Hannah war bei seinem Ausbruch wachgeworden und wusste im ersten Augenblick gar nicht, wo sie war und wer neben ihr saß. Als sie ihn erkannte und ihr klar wurde, was passiert war, war sie starr vor Schreck. Was hatte sie nur getan.

Nachdem Paddy ins Bad geflüchtet war, zog sie sich schnell an und flüchtete ihr ihr Zimmer schräg gegenüber. Auf ihrem Handy fand sie zwei nette Nachrichten von ihrem Mann und Fotos von ihren Kindern.
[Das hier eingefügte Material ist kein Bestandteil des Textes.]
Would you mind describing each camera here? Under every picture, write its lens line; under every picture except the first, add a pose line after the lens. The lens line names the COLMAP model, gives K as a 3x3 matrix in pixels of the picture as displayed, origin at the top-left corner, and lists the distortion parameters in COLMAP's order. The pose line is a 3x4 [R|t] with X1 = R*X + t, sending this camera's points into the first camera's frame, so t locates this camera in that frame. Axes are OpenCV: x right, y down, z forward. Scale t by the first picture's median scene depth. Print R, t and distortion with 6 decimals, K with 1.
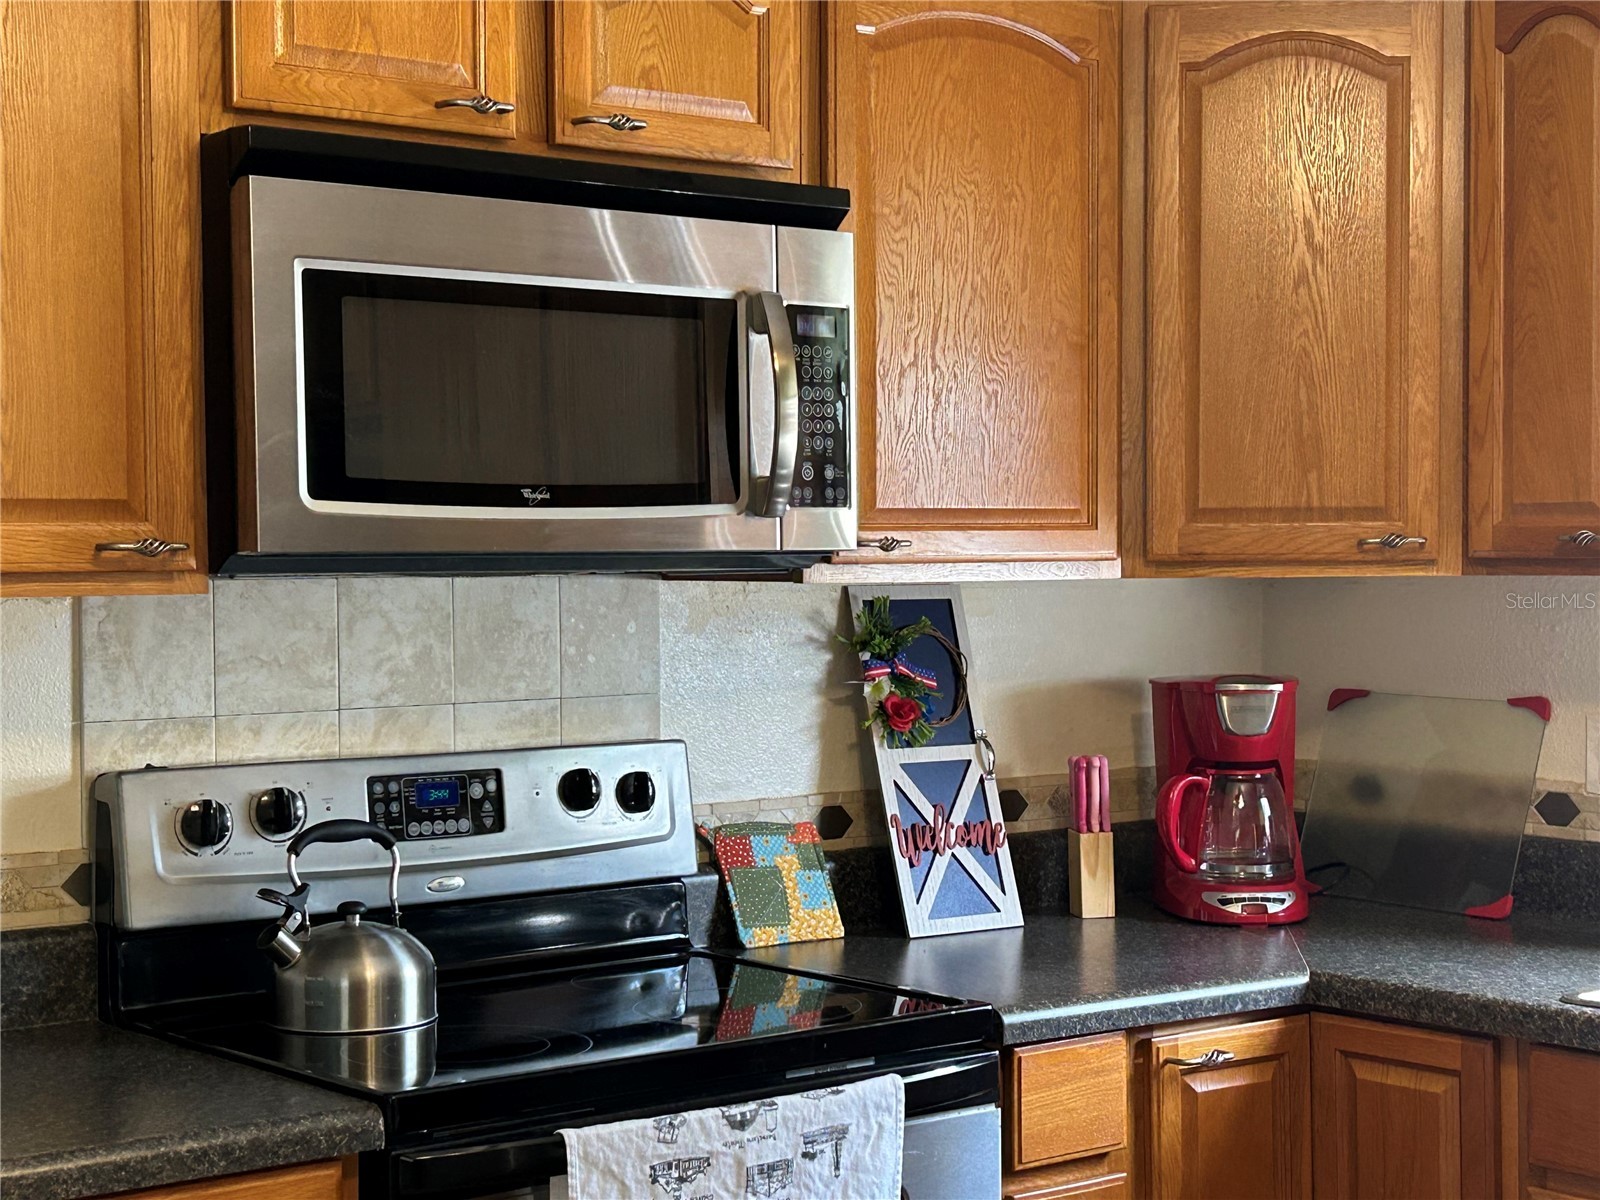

Weinend warf sie sich auf ihr Bett. Was hatte sie nur getan. Sie hatte ihren Mann betrogen. Ja, sie hatten zurzeit viele Probleme, aber sie hatte ihn betrogen. Etwas, dass sie sich geschworen hatte, dass sie niemals machen würde. Schließlich stellte sie sich unter die Dusche und zog sich anschließend an. Mit schwerem Herzen checkte sie aus und fuhr nach Hause. Ohne zu wissen, was sie machen sollte.